ETIENNE: I'm not sure he said exactly that because we welcome, of course, a lot of things, in the decisions which have been already taken, for instance, to bring the U.S. back to the Paris Climate Agreement or to remain in the WHO. Actually, it is true that you are not going back to a situation which existed before because the world has been moving. But we see a lot of convergences and actually a lot of common gulfs between our agendas right now across the Atlantic.
KELLY: Let's stay with climate change for a moment. President Biden, as we noted, has rejoined the Paris climate accord. What else does France want to see from the United States on the climate front?
ETIENNE: You know, Mary Louise, the climate ambition must be increased. Otherwise, we miss the targets from the Paris Climate Agreement. In Europe, for instance, we have increased our commitment to lower by 55% instead of 40% in 2030 our greenhouse gas emissions. So we need, first, more ambition in the commitments taken by all of us internally. And we need a stronger engagement internationally and also to develop concrete actions not only between governments, but also with the civil society, with the business, with the financial institutions.
KELLY: Have you had contact with John Kerry, who President Biden has named as his point man on this issue?
ETIENNE: Yes, obviously we know him well. The fact he has been appointed is a very good signal of the new ambition on the U.S. side.
KELLY: May I ask when you are speaking with him, what are you asking for? What are you pushing specifically for the U.S. to do?
ETIENNE: Well, we are discussing about exactly what I told you. For instance, what the U.S. will do internally, what we are ready to do internally in EU, but also how can we work together to promote standards in the financial community in terms of disclosure of climate risks or engaging not only public money, but also private money. Both are important to foster sustainable investments, to prepare the future of our economies and our societies.
KELLY: May I turn you to Iran? Secretary of State Tony Blinken told me the other week in an interview that he wants to get Iran back in the nuclear box - that was his words - that he also wants an agreement that is longer and stronger than the last one. Does France share that ambition?

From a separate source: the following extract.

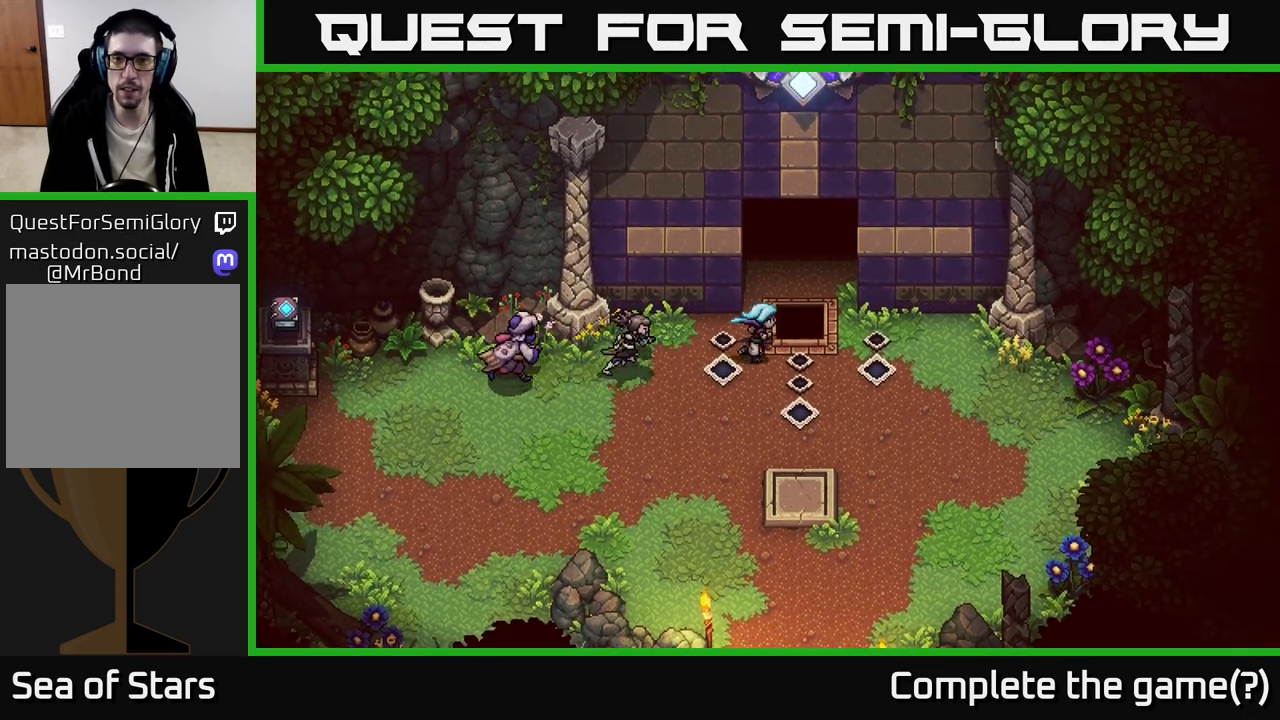
{"buttons": [], "left_stick": "up", "right_stick": "center", "events": [[267, "left_stick", "up"]]}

ETIENNE: Mary Louise, in this respect, we have been very consistent since the last years. We have always said that the JCPOA is a very, very important instrument to ensure the non-proliferation in the nuclear field.

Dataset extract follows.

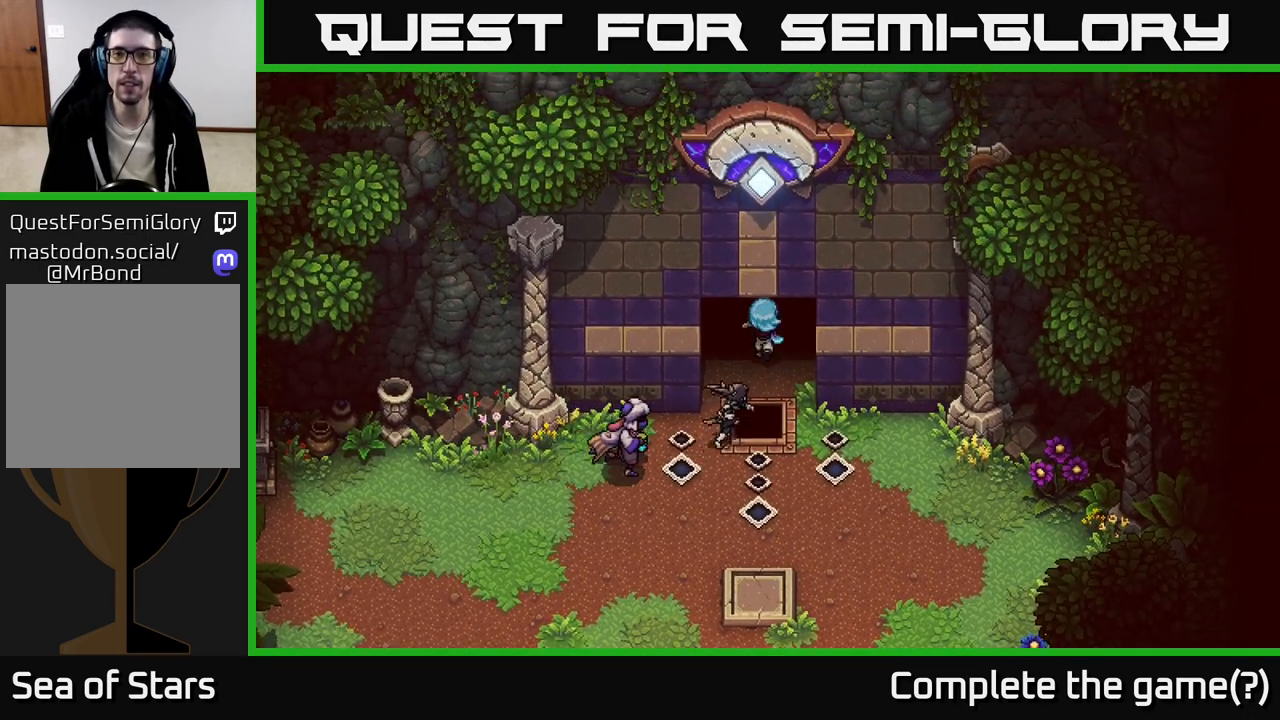
{"buttons": [], "left_stick": "up", "right_stick": "center", "events": []}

KELLY: The JCPOA - the formal name for the nuclear deal.
ETIENNE: The whole set of issues has been clearly mentioned a lot of times by our country.
KELLY: There's a little bit of a standoff over quite how the U.S. might rejoin the nuclear deal in the sense that Iran says, hey, U.S., you left the deal. If you want back in, lift sanctions, and then we can talk. The U.S. says, no, you have to get back to where you were in compliance with the full deal, and then we can talk. Does France have a position on who needs to go first?
ETIENNE: (Laughter) Well, you have summed it up quite well. Iran on its side, since 2019, has taken a lot of worrying decisions to get back from the compliance. But at least we have this opportunity, a necessity to bring everybody back to the table of negotiation because, of course, the issue of how we will do it concretely is not an easy one. But the first thing we must have is a discussion, a negotiation. And the U.S. is accepting that.
KELLY: I noticed you haven't quite answered my question over whether France has a position on who needs to go first. But you're saying...
ETIENNE: No, I answered.
KELLY: ...At least it's progress that they're talking about talking.
ETIENNE: No, I answered because you have to discuss this, of course. Every side has to take steps, of course, concrete steps.
KELLY: Ambassador, thank you very much.
ETIENNE: Thank you for having me.
KELLY: That is Philippe Etienne. He is France's ambassador to the U.S. (Speaking French).
ETIENNE: (Speaking French).
NPR transcripts are created on a rush deadline by an NPR contractor. This text may not be in its final form and may be updated or revised in the future. Accuracy and availability may vary. The authoritative record of NPR’s programming is the audio record.